• _What you have to do_:
Everything from the first line of the records below through the line containing "thumb ip: (342, 265)" is to be retyped exactly; leave out the rest.

• _Records for this exercise_:
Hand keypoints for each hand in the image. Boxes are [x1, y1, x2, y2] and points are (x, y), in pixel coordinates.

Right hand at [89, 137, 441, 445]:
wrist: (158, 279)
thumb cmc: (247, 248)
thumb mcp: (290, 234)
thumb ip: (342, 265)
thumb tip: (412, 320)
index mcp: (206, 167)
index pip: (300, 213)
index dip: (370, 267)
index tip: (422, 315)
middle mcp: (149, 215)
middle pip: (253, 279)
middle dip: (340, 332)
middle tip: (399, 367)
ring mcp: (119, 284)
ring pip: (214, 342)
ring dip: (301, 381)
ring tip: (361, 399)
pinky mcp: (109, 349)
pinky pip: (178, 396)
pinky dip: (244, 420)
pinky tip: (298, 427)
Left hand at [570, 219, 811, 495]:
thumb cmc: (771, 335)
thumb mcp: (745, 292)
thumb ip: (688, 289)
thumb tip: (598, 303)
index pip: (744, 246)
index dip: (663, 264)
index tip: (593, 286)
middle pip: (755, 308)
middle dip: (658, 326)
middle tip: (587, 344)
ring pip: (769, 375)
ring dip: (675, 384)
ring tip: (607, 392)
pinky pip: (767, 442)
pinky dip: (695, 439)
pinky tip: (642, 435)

• _Response to this task_:
Hand keypoints for each hand in the image. Boxes are [x1, y1, x2, y2] and points are (x, y), in pixel coordinates.

Right hand at [89, 137, 441, 445]:
wrist: (158, 279)
thumb cmc: (247, 248)
thumb mcp: (290, 234)
thumb ip: (342, 265)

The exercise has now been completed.